* What you need to do *
Can you put every line of text from all the rows below into a JSON list of strings, one string per line, with blank lines omitted? Leave the pictures out of your answer.

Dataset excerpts
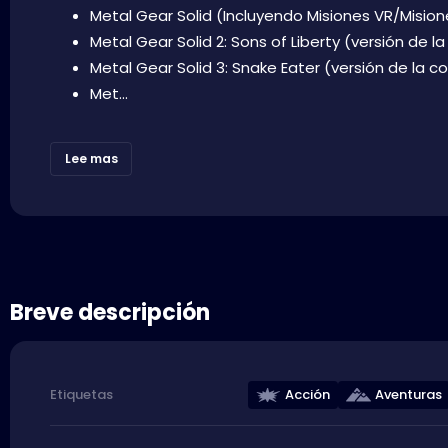
Metal Gear Solid (Incluyendo Misiones VR/Mision
Metal Gear Solid 2: Sons of Liberty (versión de l
Metal Gear Solid 3: Snake Eater (versión de la c
Met...
Lee mas
Breve descripción
Acción
Aventuras
Etiquetas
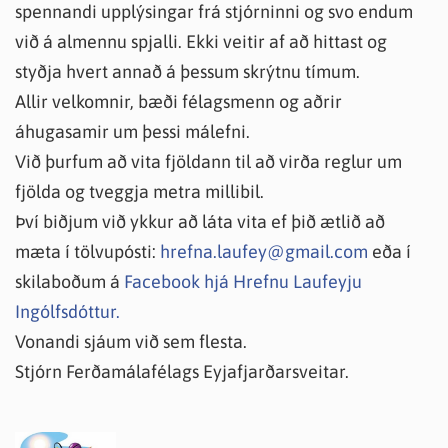
spennandi upplýsingar frá stjórninni og svo endum
við á almennu spjalli. Ekki veitir af að hittast og
styðja hvert annað á þessum skrýtnu tímum.
Allir velkomnir, bæði félagsmenn og aðrir
áhugasamir um þessi málefni.
Við þurfum að vita fjöldann til að virða reglur um
fjölda og tveggja metra millibil.
Því biðjum við ykkur að láta vita ef þið ætlið að
mæta í tölvupósti:
hrefna.laufey@gmail.com
eða í
skilaboðum á
Facebook hjá Hrefnu Laufeyju
Ingólfsdóttur.
Vonandi sjáum við sem flesta.
Stjórn Ferðamálafélags Eyjafjarðarsveitar.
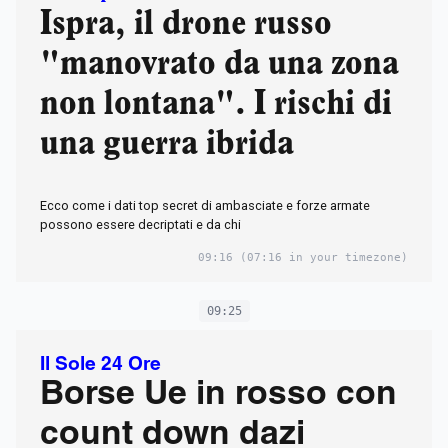
Ispra, il drone russo
"manovrato da una zona
non lontana". I rischi di
una guerra ibrida
Ecco come i dati top secret di ambasciate e forze armate
possono essere decriptati e da chi
09:16
(07:16 in your timezone)
09:25
Il Sole 24 Ore
Borse Ue in rosso con
count down dazi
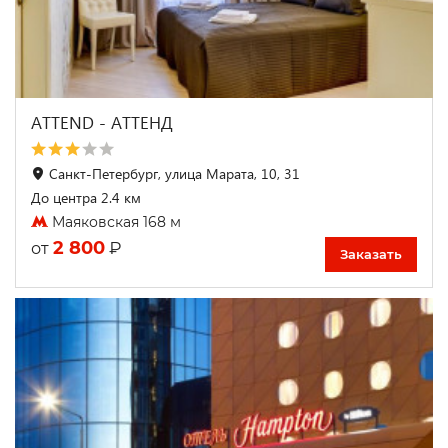
ATTEND - АТТЕНД
Санкт-Петербург, улица Марата, 10, 31
До центра 2.4 км
Маяковская 168 м
2 800
₽
от
Заказать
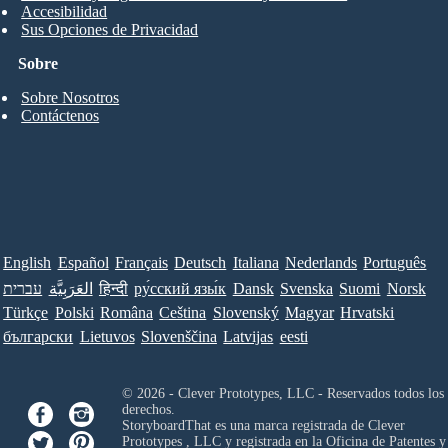
Accesibilidad
Sus Opciones de Privacidad
Sobre
Sobre Nosotros
Contáctenos
English
Español
Français
Deutsch
Italiana
Nederlands
Português
עברית
العَرَبِيَّة
हिन्दी
ру́сский язы́к
Dansk
Svenska
Suomi
Norsk
Türkçe
Polski
Româna
Ceština
Slovenský
Magyar
Hrvatski
български
Lietuvos
Slovenščina
Latvijas
eesti
© 2026 - Clever Prototypes, LLC - Reservados todos los
derechos.
StoryboardThat es una marca registrada de
Clever
Prototypes , LLC
y registrada en la Oficina de Patentes y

* Response for this exercise *
[
  "Metal Gear Solid (Incluyendo Misiones VR/Mision",
  "Metal Gear Solid 2: Sons of Liberty (versión de l",
  "Metal Gear Solid 3: Snake Eater (versión de la c",
  "Met...",
  "Lee mas",
  "Breve descripción",
  "Acción",
  "Aventuras",
  "Etiquetas",
  "spennandi upplýsingar frá stjórninni og svo endum",
  "við á almennu spjalli. Ekki veitir af að hittast og",
  "styðja hvert annað á þessum skrýtnu tímum.",
  "Allir velkomnir, bæði félagsmenn og aðrir",
  "áhugasamir um þessi málefni.",
  "Við þurfum að vita fjöldann til að virða reglur um",
  "fjölda og tveggja metra millibil.",
  "Því biðjum við ykkur að láta vita ef þið ætlið að",
  "mæta í tölvupósti:",
  "hrefna.laufey@gmail.com",
  "eða í",
  "skilaboðum á",
  "Facebook hjá Hrefnu Laufeyju",
  "Ingólfsdóttur.",
  "Vonandi sjáum við sem flesta.",
  "Stjórn Ferðamálafélags Eyjafjarðarsveitar.",
  "Ispra, il drone russo",
  "\"manovrato da una zona",
  "non lontana\". I rischi di",
  "una guerra ibrida",
  "Ecco come i dati top secret di ambasciate e forze armate",
  "possono essere decriptati e da chi",
  "09:16",
  "(07:16 in your timezone)",
  "09:25",
  "Il Sole 24 Ore",
  "Borse Ue in rosso con",
  "count down dazi",
  "ATTEND - АТТЕНД",
  "Санкт-Петербург, улица Марата, 10, 31",
  "До центра 2.4 км",
  "Маяковская 168 м",
  "2 800",
  "₽",
  "от",
  "Заказать",
  "Accesibilidad",
  "Sus Opciones de Privacidad",
  "Sobre",
  "Sobre Nosotros",
  "Contáctenos",
  "English",
  "Español",
  "Français",
  "Deutsch",
  "Italiana",
  "Nederlands",
  "Português",
  "עברית",
  "العَرَبِيَّة",
  "हिन्दी",
  "ру́сский язы́к",
  "Dansk",
  "Svenska",
  "Suomi",
  "Norsk",
  "Türkçe",
  "Polski",
  "Româna",
  "Ceština",
  "Slovenský",
  "Magyar",
  "Hrvatski",
  "български",
  "Lietuvos",
  "Slovenščina",
  "Latvijas",
  "eesti",
  "© 2026 - Clever Prototypes, LLC - Reservados todos los",
  "derechos.",
  "StoryboardThat es una marca registrada de",
  "Clever",
  "Prototypes , LLC",
  "y registrada en la Oficina de Patentes y"
]